MongoDB 聚合性能 [英] MongoDB Aggregation Performance

查看:87
本文介绍了MongoDB 聚合性能的处理方法,对大家解决问题具有一定的参考价值,需要的朋友们下面随着小编来一起学习吧!

问题描述

我们遇到了聚合查询运行时间过长(几分钟)的问题.

集合:

我们收集了 2.5 亿个文档,每个文档大约有 20 个字段,该集合的总大小为 110GB.

我们在our_id"上有索引;和 dtKey 字段.

硬件:

记忆:

24GB 内存(6 * 4GB DIMMS 1333 Mhz)

磁盘:

Lvm 11TB 由 4 个 3TB 磁盘构建:

  • 600MB/s 的最大瞬时数据传输.

  • 7200 RPM 主轴.平均延迟 = 4.16 毫秒

  • RAID 0

CPU:

2* E5-2420 0 @ 1.90GHz总共 12 个内核,24 个线程.戴尔 R420.

问题:我们正在尝试对以下内容进行聚合查询:

db.our_collection.aggregate([{$match":{$和":[{dtKey":{$gte":20140916}},{dtKey":{$lt":20141217}},{our_id":111111111"}]}},{$项目":{字段1":1,日期":1}},{$组":{_id":{天":{$dayOfYear":$date"},年":{$年":$日期"}},field1":{$sum":$field1"}}}]);

此查询需要几分钟才能运行,当它运行时,我们可以看到以下内容:

  • Mongo 当前的操作产生了超过 30 万次
  • 在 iostat 上,我们看到大约 100% 的磁盘利用率

这个查询完成后它似乎在缓存中,这可以在一瞬间再次完成,

在为 3-4 个用户运行后,第一个似乎已经从缓存中换出,并且查询再次需要很长时间.

我们在匹配部分测试了一个计数,看到我们有 50K 文档的用户以及拥有 500K 文档的用户,

我们试图只得到匹配的部分:

db.pub_stats.aggregate([{$match":{$和":[{dtKey":{$gte":20140916}},{dtKey":{$lt":20141217}},{"our_id ":"112162107"}]}}]);

而且查询似乎需要大约 300-500M 的内存,

但是运行完整查询后,好像要占用3.5G内存.

问题:

  1. 为什么聚合的流水线需要这么多内存?
  2. 我们如何提高性能,使其在合理的时间内运行 HTTP 请求?

解决方案

  1. 为什么聚合的流水线需要这么多内存?

只需执行 $match 不需要读取实际数据,它可以在索引上完成.通过 field1 的投影访问,将不得不读取实际的文档,并且它可能也会被缓存.

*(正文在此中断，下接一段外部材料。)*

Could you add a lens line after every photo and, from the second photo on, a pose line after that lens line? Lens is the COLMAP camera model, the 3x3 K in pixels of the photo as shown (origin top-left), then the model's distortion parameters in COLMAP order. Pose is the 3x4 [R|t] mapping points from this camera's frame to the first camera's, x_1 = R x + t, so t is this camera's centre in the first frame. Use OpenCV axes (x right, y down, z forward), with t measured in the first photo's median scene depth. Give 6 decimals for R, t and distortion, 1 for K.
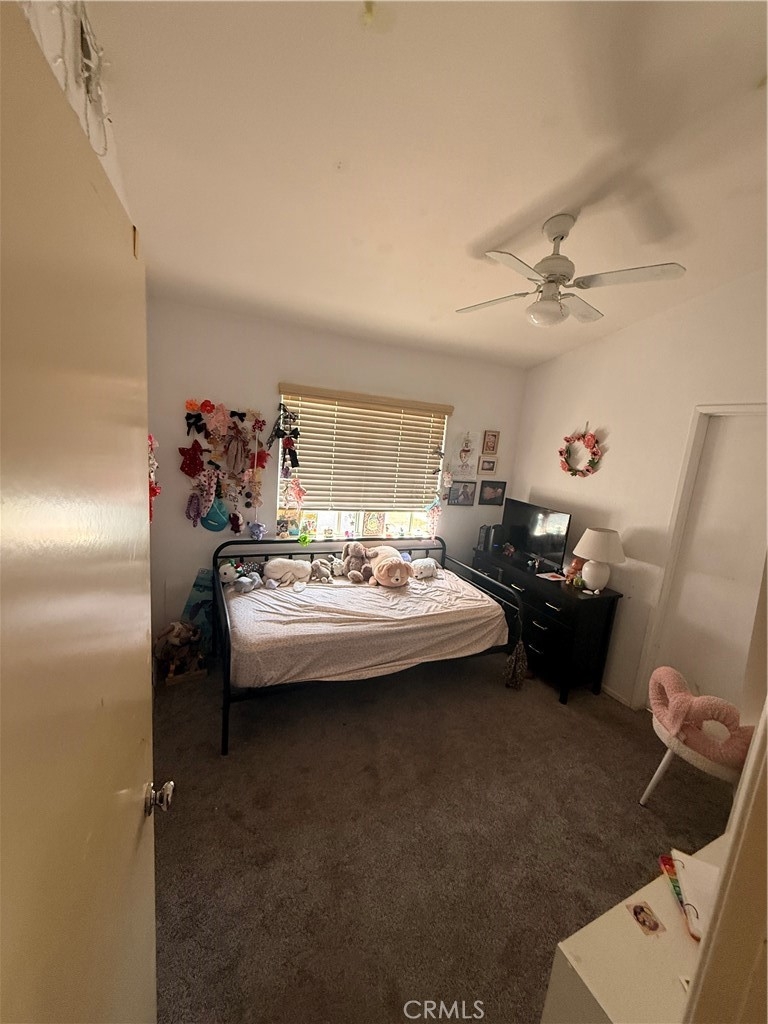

此外,分组可能很昂贵.通常情况下,如果你的分组阶段需要超过100M的内存,它应该会报错——你使用的是什么版本?它需要在产生之前扫描整个结果集,并且 MongoDB 必须至少存储组中每个元素的指针或索引.我猜内存增加的关键原因是前者.

<块引用>

  1. 我们如何提高性能,使其在合理的时间内运行 HTTP 请求?

你的dtKey似乎是对时间进行编码,分组也是基于时间进行的.我会尝试利用这一事实 - 例如,通过预先计算每天的聚合和 our_id 组合 - 如果没有更多标准并且数据不再有太大变化,就很有意义.

否则,我会尝试将 {"our_id":"111111111"} 条件移动到第一个位置,因为相等应始终位于范围查询之前.我猜聚合框架的查询优化器足够聪明,但值得一试.此外,您可能想尝试将两个索引转换为单个复合索引 { our_id, dtkey }.现在支持索引交叉,但我不确定它的效率到底有多高,真的.使用内置配置文件和 .explain() 来分析您的查询.

最后,MongoDB 专为大量写入使用而设计,在几毫秒内从磁盘扫描数百 GB 的数据集在计算上根本不可行.如果您的数据集大于 RAM,您将面临数十毫秒甚至更高、数万或数十万次的大规模 IO 延迟,因为所有必需的磁盘操作.请记住,使用随机访问,您将永远无法接近理论上的顺序磁盘传输速率.如果你不能预先计算,我想你需要更多的内存.也许 SSD 会有所帮助,但这只是猜测.

We have a problem of aggregation queries running long time (couple of minutes).

Collection:

We have a collection of 250 million documents with about 20 fields per document, The total size of the collection is 110GB.

We have indexes over "our_id" and dtKey fields.

Hardware:

Memory:

24GB RAM (6 * 4GB DIMMS 1333 Mhz)

Disk:

Lvm 11TB built from 4 disks of 3TB disks:

  • 600MB/s maximum instantaneous data transfers.

  • 7200 RPM spindle. Average latency = 4.16ms

  • RAID 0

CPU:

2* E5-2420 0 @ 1.90GHz Total of 12 cores with 24 threads. Dell R420.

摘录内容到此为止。